The molecular genealogy of the male descendants of the Niru’un Mongols assumes a detailed study of all branches (Additional file 11) using sequencing of full Y-chromosomes in the future. In particular, SNP typing for Y12782 subclades (“Uissun” α-cluster), F8949 (“Kerey” β-cluster) and SNP subclade detection for the Jalair γ-cluster, as well as a comparison of the Uissuns with data on ancient DNA of proto-Mongols and early Wusun people on the whole-genome scale are needed.

In conclusion, our data do not confirm the hypothesis of the Uissun’s origin from the early Wusuns or from the Darligin Mongols [4, 7]. Instead, the genetic similarity of the paternal lineages of the population from South Kazakhstan and the early Niru’un Mongols has been proposed.

Methods

Blood samples of the Kazakh male individuals were collected in Kazakhstan during field trips conducted in 2009, 2010, and 2014 following the rules of biobanking for population genetics [23]. Ethical approval was received from the Ethics Committee of the Research Centre for Medical Genetics (Moscow, Russia), National Center for Biotechnology and the National Laboratory Astana (Nur-Sultan, Kazakhstan). Eleven clans of South Kazakhstan were studied. In total 490 samples were collected with the written informed consent.

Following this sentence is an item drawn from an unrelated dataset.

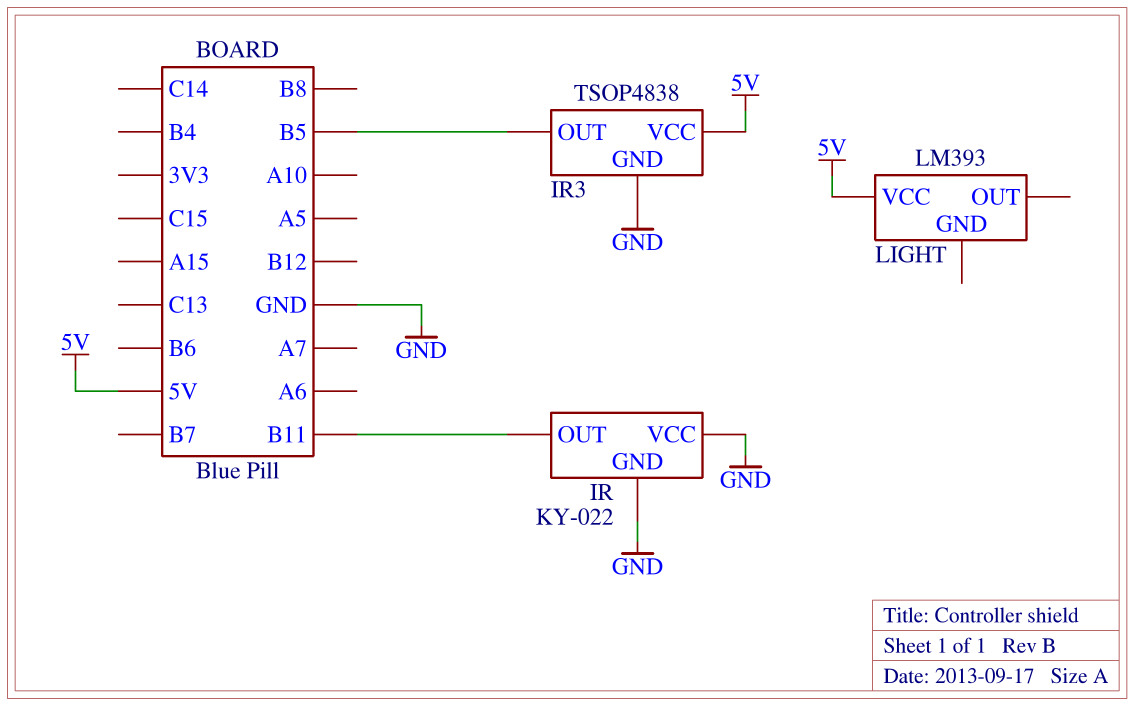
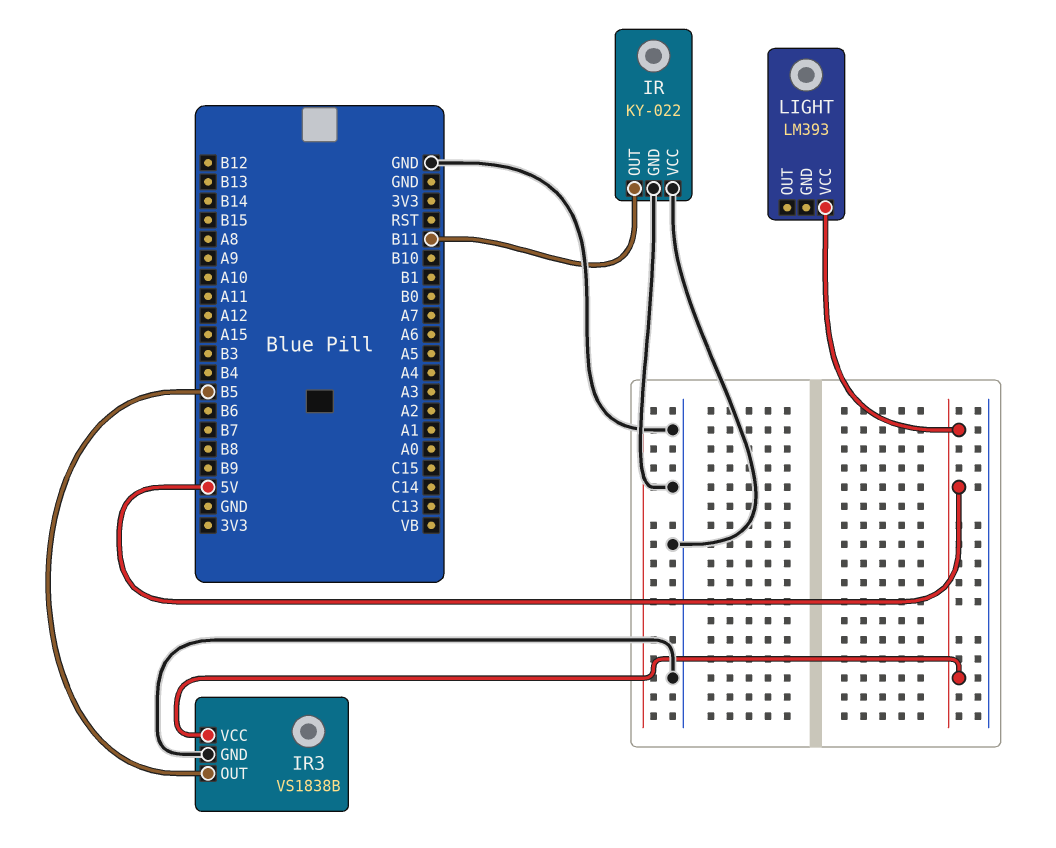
IR3: TSOP4838 -> VS1838B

Genomic DNA extraction, genotyping, statistical analysis and median network analysis were done as described previously [20]. The 35 Y-chromosomal SNPs (M130, M217, M48, M407, M174, M35.1, M78, M123, M285, P15, M69, M170, M253, P37.2, M267, P58, M172, M47, M67, M12, M92, M20, M231, M178, M175, M119, M122, M134, M242, M207, M198, M343, M269, M124, M70) were genotyped using TaqMan assays on the 7900HT Real-Time PCR System. Haplogroups name were given according to the nomenclature of International Society of Genetic Genealogy (https://isogg.org/). Fragment analysis of 17 Y-STR loci was performed with the Y-filer PCR Amplification Kit (Life Technologies) on the ABI 3130xl and 3500xl genetic analyzers. Y-STR haplotypes of C2*-ST were identified based on the Wei paper [10]. A subset of Kazakh samples (N = 70) belonged to C2*-ST and one sample belonged to Daur Clade were genotyped by F3796 and F8951 SNPs. Subclades of C2*-ST were also genotyped by (F11899[synonym F9700], F1072, F117991[synonym F9747], F5481, F8949, F9266[synonym F9033], F11165, Y12782). Phylogenetic networks of Y-STR haplotypes were constructed using the Network 5 and Network Publisher software [24, 25], excluding DYS385a/b. Data on 549 samples belonged to C2*-ST haplogroup from 25 populations were used from previous studies (Additional file 7). The stability of the phylogenetic pattern has been investigated by random omitting 10% of samples and repeating the analysis; the same clusters have been identified in this experiment. Cluster ages were determined using the rho-statistic [26, 27]. The mutation rate of 2.1 × 10− 3 mutations per STR per generation was used [28]. The generation time was set to 30 years [29]. Additional data on 133 samples belonged to Senior Zhuz were collected from citizen science databases [30] and analyzed for discussion (Additional file 3). Nei’s genetic distances between clans were calculated using and the DJ software [31]. Multidimensional scaling, cluster analysis (Ward’s method), and principal component analysis were conducted using the Statistica v.7.1 software [32].